Can you rewrite every line in the listing below with "common name" replaced by "vernacular name", changing nothing else and leaving out the pictures?

Stored items:
────────────────
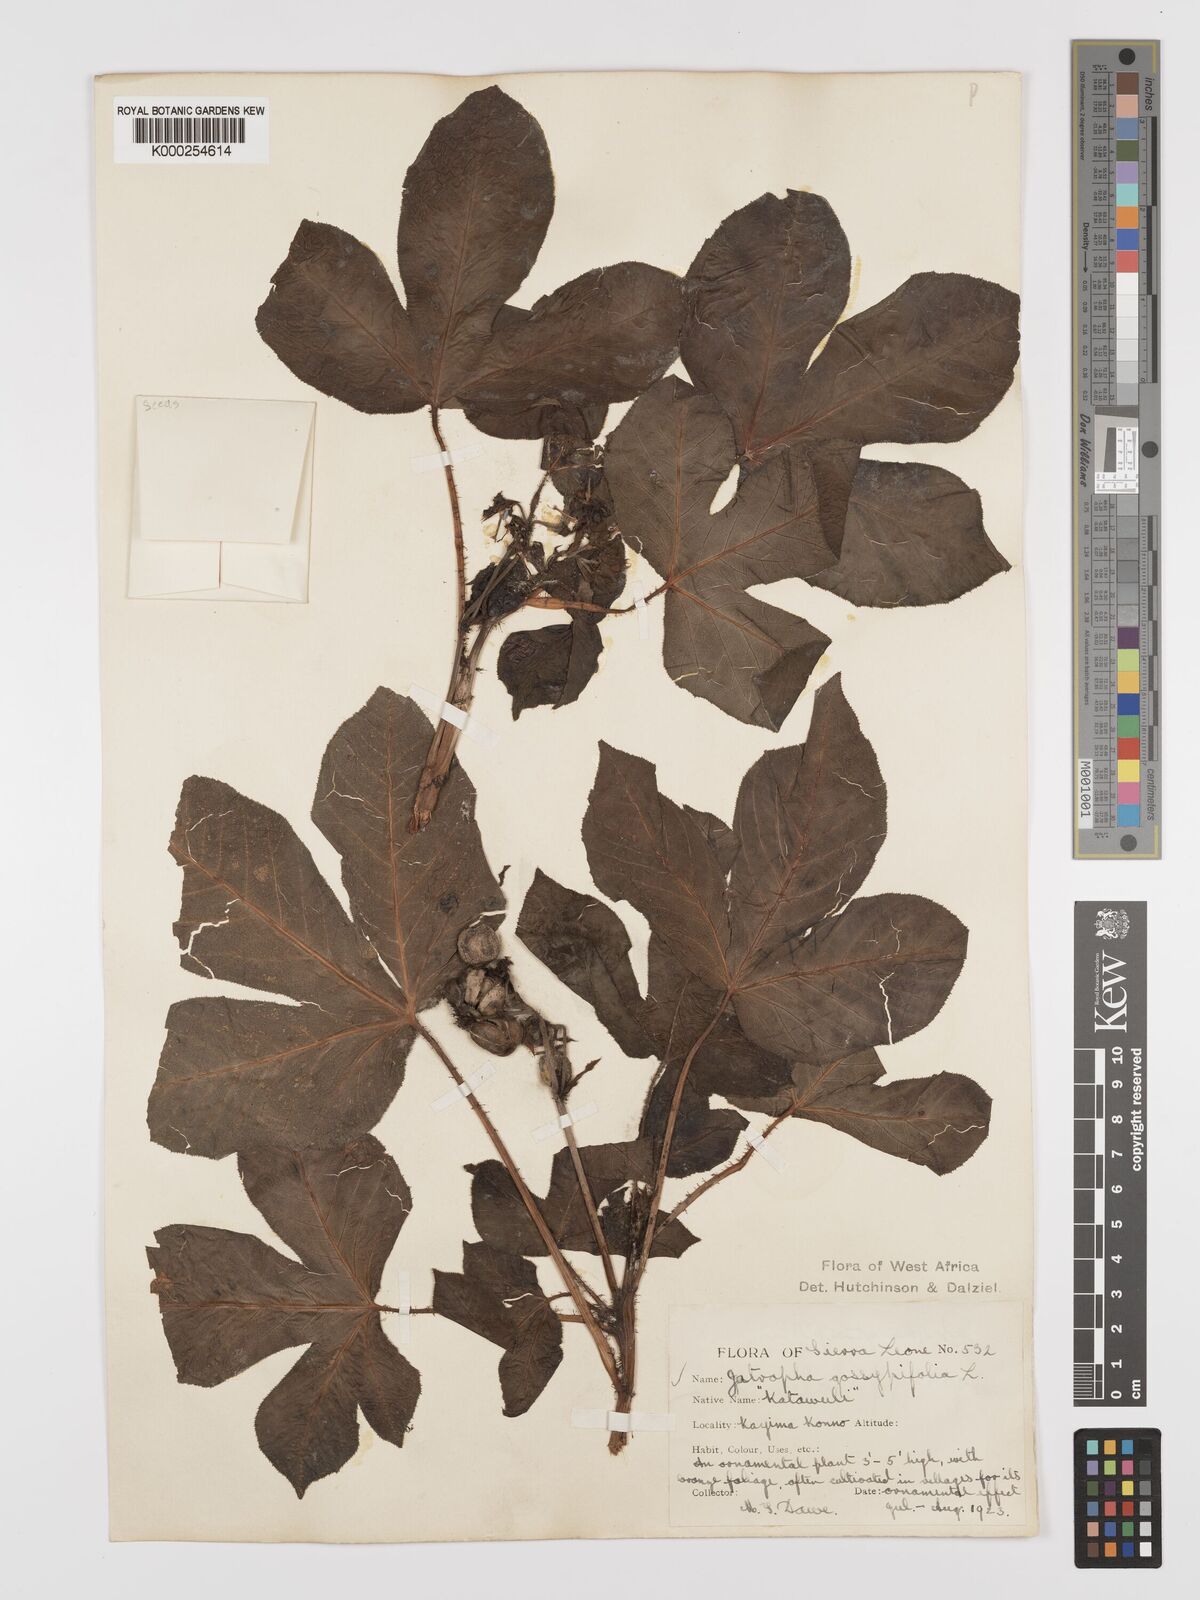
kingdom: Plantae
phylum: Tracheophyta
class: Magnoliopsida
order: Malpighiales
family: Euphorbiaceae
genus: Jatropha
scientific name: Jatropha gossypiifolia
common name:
────────────────
* FULL SOLUTION
kingdom: Plantae
phylum: Tracheophyta
class: Magnoliopsida
order: Malpighiales
family: Euphorbiaceae
genus: Jatropha
scientific name: Jatropha gossypiifolia
vernacular name:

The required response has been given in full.